Sangihe, Lintasutara.com – Kampung Laine, Kecamatan Manganitu Selatan, Kabupaten Kepulauan Sangihe, kembali dilanda banjir, Jumat (21/02/2025).
Fenomena ini bukanlah kejadian baru bagi masyarakat setempat, melainkan bencana yang datang berulang setiap tahun.
Begitu sering terjadi, peristiwa ini seakan kehilangan daya tarik pemberitaan. Namun, di balik kejenuhan informasi, ada penderitaan warga yang tak pernah pudar.
Setiap tahun, warga Kampung Laine harus menghadapi musibah ini dengan pasrah. Air bah yang meluap menggenangi rumah-rumah mereka, merusak fasilitas umum, dan mengancam keselamatan jiwa. Harta benda terendam, aktivitas terganggu, dan kehidupan pun seolah harus diulang dari titik nol setelah setiap banjir surut.
Mengapa Banjir Selalu Terjadi?
Kampung Laine memiliki topografi yang rentan terhadap banjir. Curah hujan tinggi yang melanda wilayah ini, ditambah dengan buruknya sistem drainase dan penggundulan hutan di daerah hulu, memperparah risiko bencana. Air yang seharusnya terserap oleh tanah dengan baik malah mengalir deras ke permukiman warga. Selain itu, adanya aktivitas penambangan emas di daerah hulu telah menyebabkan pendangkalan aliran sungai akibat sedimentasi, yang semakin memperparah risiko banjir.
Adakah Solusi Nyata?
Pertanyaannya, apakah tidak ada jalan keluar bagi masyarakat Kampung Laine untuk terbebas dari siklus penderitaan ini? Penanganan pasca-bencana selama ini memang diperlukan, tetapi solusi jangka panjang menjadi hal yang lebih mendesak. Langkah-langkah konkret yang bisa dilakukan mencakup:
Rehabilitasi Lingkungan: Penghijauan kembali daerah hulu dan perbaikan tata guna lahan bisa membantu mengurangi risiko banjir.

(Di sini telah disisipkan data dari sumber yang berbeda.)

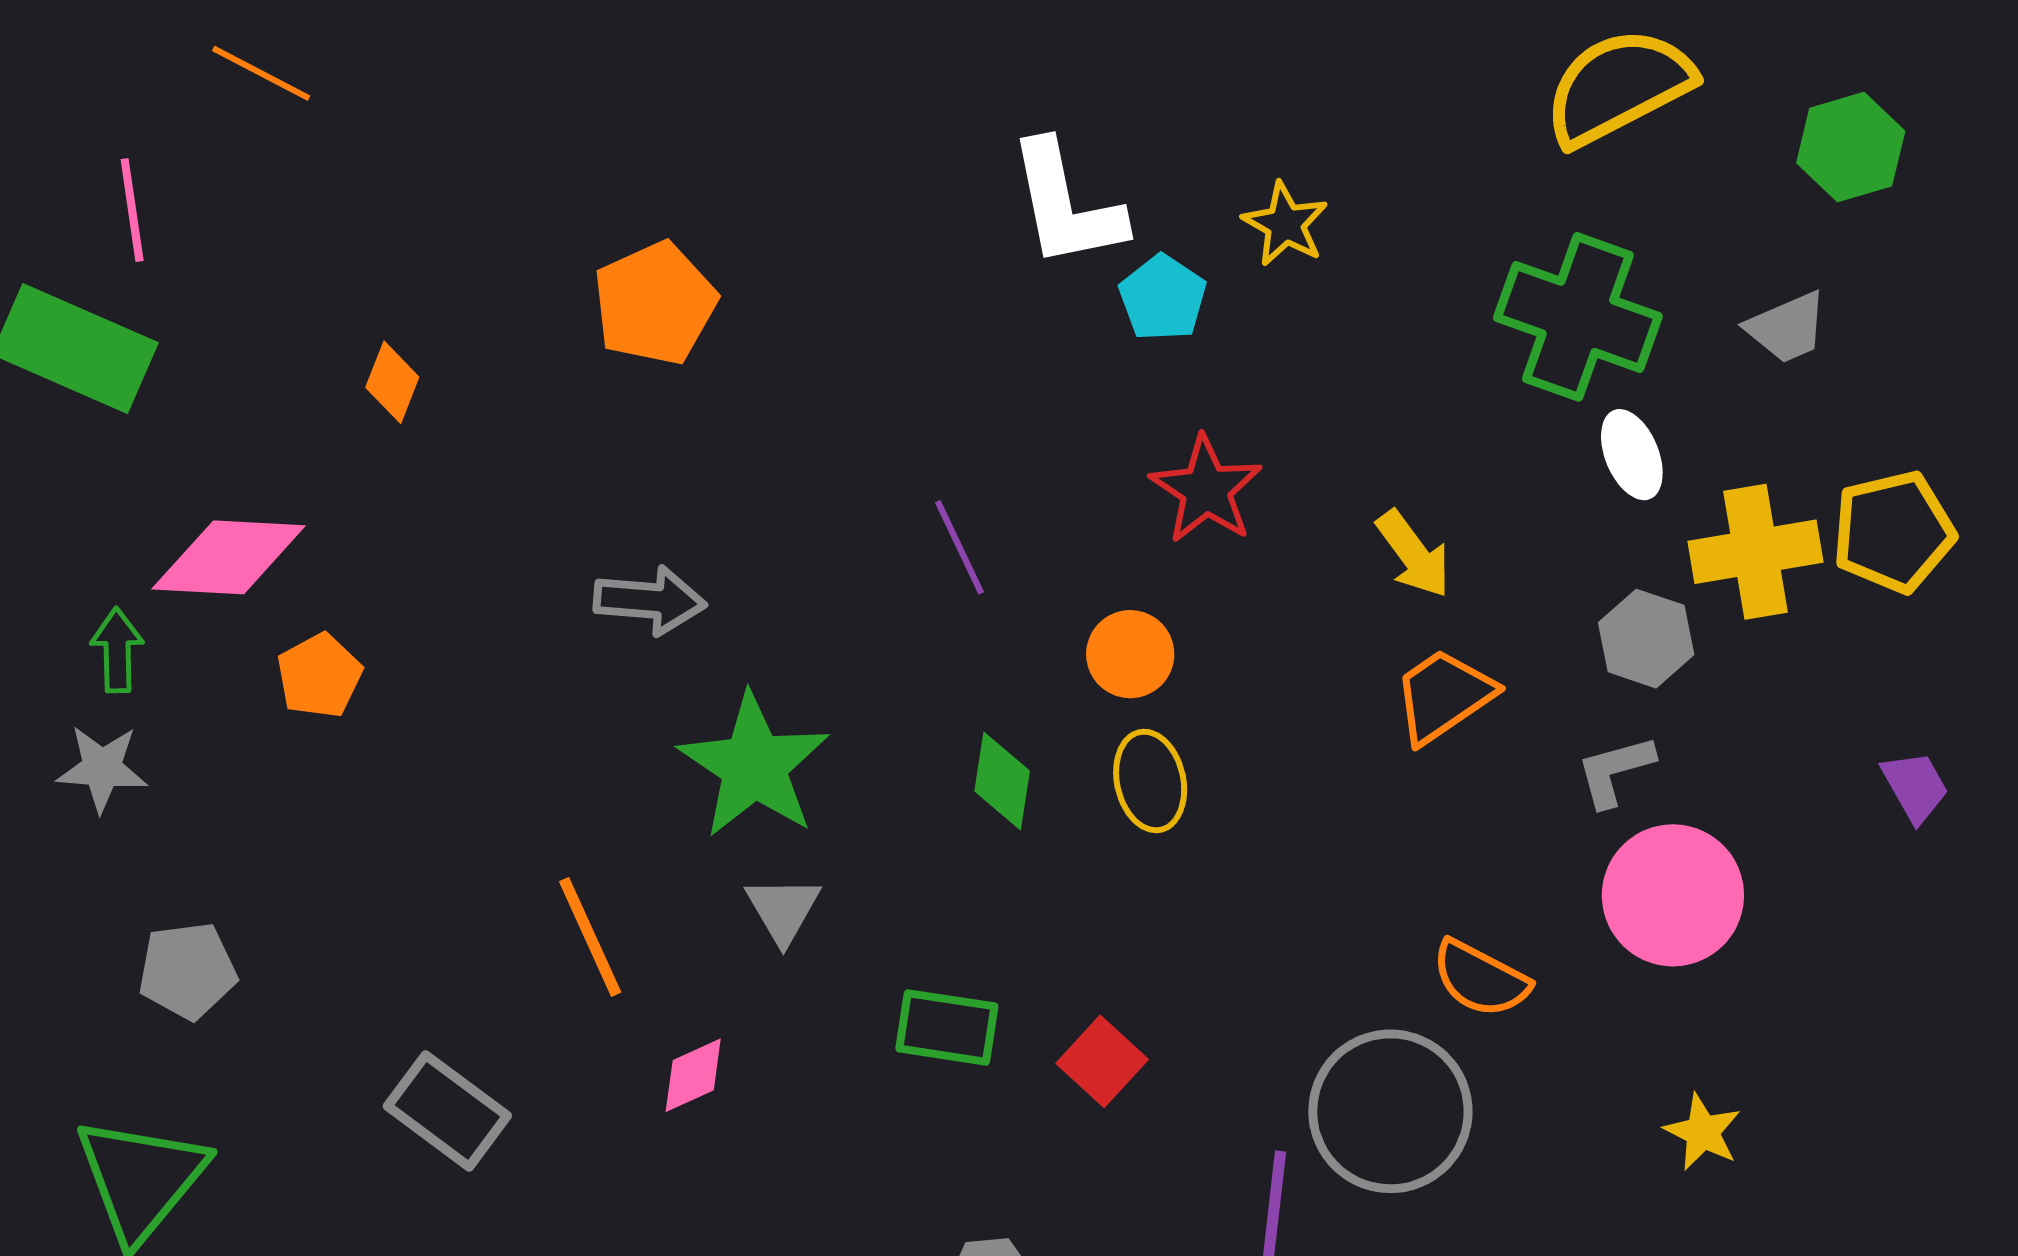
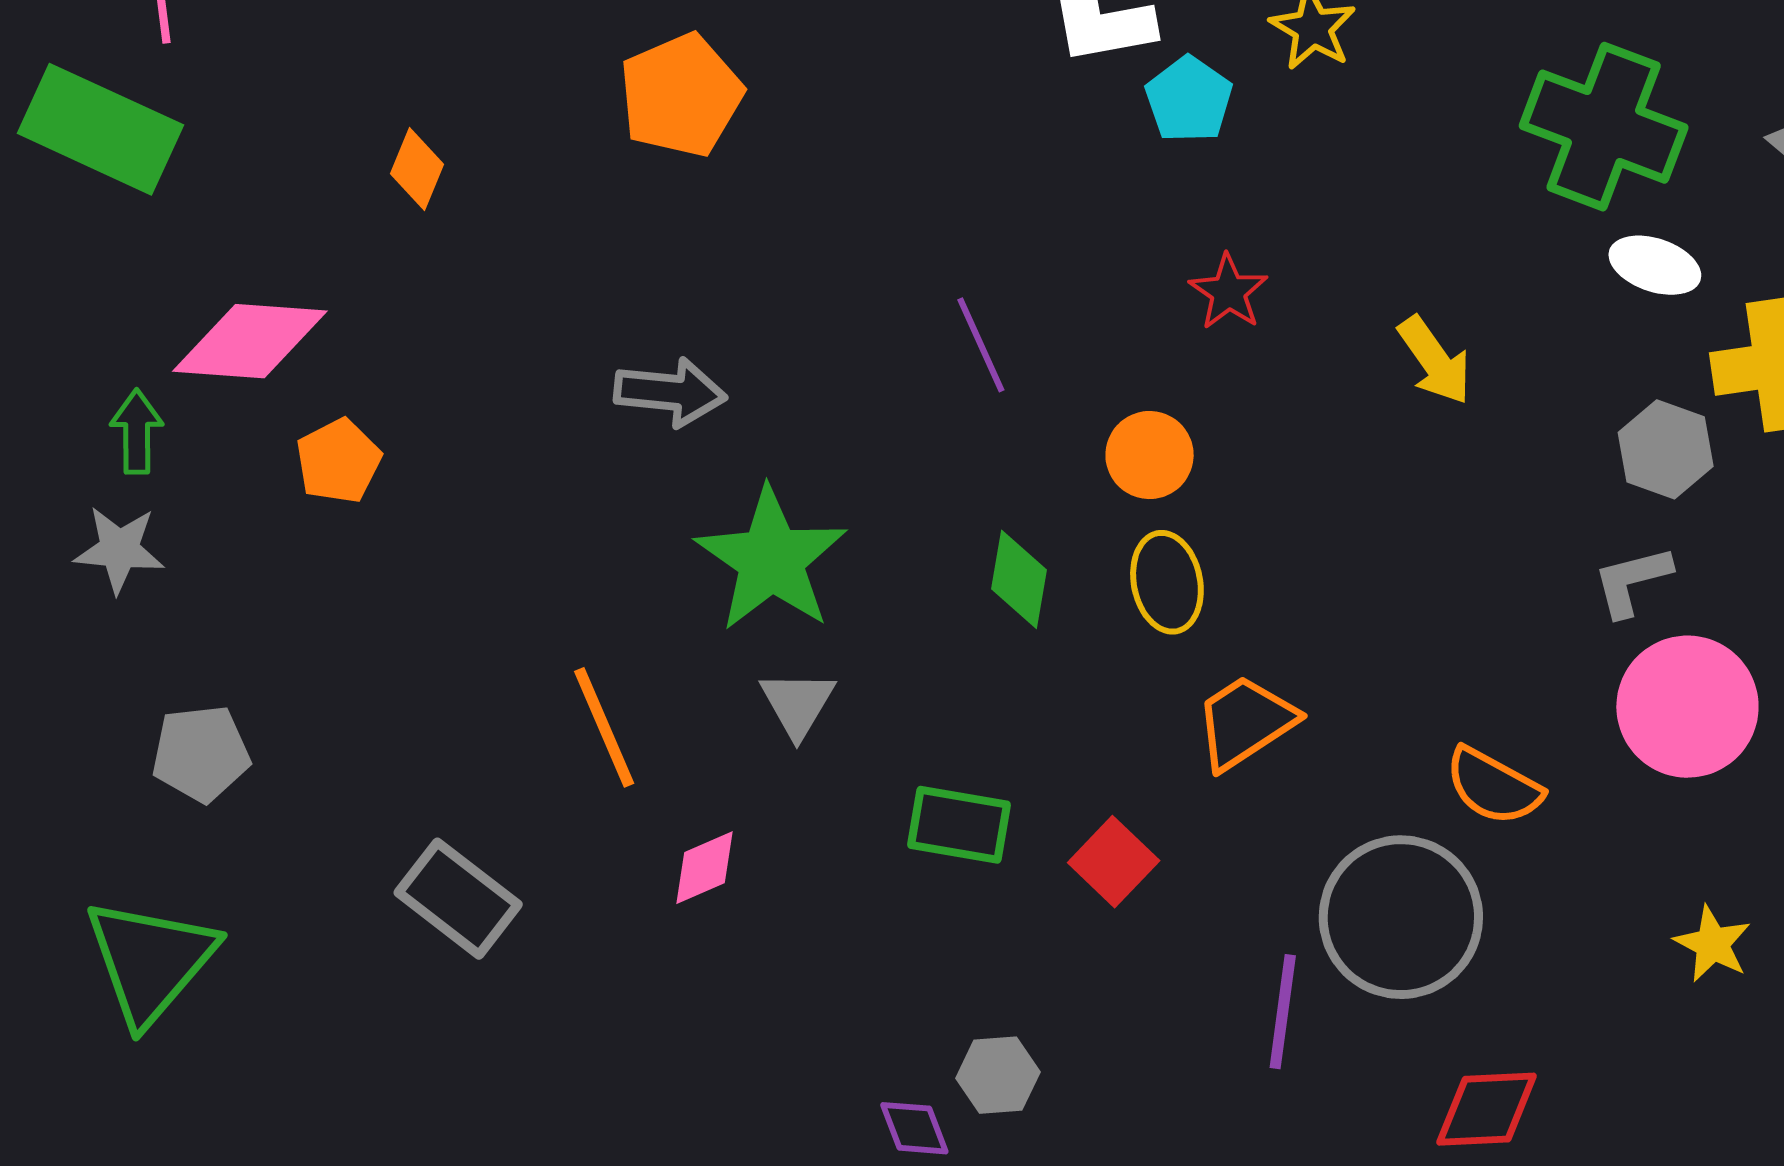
white ellipse: (1632, 455) -> (1655, 265), turned -50
red star: (1206, 490) -> (1229, 292), size x0.7
orange trapezoid: (1444, 696) -> (1245, 722), moved

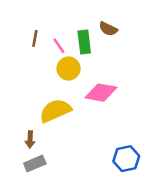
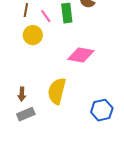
yellow circle: (69, 69) -> (33, 35), moved
yellow semicircle: (55, 111) -> (57, 91), moved, turned -52

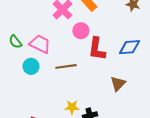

Pembangunan Infrastruktur : Pembangunan tanggul sepanjang daerah aliran sungai dan pengerukan sungai yang telah dangkal akibat sedimentasi.
Pengawasan dan Regulasi Penambangan: Pemerintah harus mengawasi serta menertibkan aktivitas penambangan emas yang menyebabkan sedimentasi di sungai.
Relokasi Warga yang Berada di Zona Rawan: Pemerintah perlu mempertimbangkan relokasi bagi warga yang tinggal di daerah paling berisiko.
Edukasi dan Kesiapsiagaan Bencana: Masyarakat perlu dibekali dengan pengetahuan dan pelatihan untuk menghadapi banjir secara lebih terstruktur.
Kolaborasi Antar Pihak: Pemerintah, akademisi, aktivis lingkungan, dan masyarakat harus bekerja sama untuk menemukan solusi berkelanjutan.
Banjir tahunan di Kampung Laine bukanlah takdir yang tak bisa diubah. Dengan kebijakan yang tepat dan kepedulian dari semua pihak, penderitaan warga bisa dikurangi, bahkan dihentikan. Sudah waktunya untuk bertindak, bukan sekadar merespons setelah bencana terjadi.
Semoga ke depan ada langkah nyata yang dapat benar-benar membebaskan masyarakat Kampung Laine dari ancaman banjir yang terus menghantui mereka.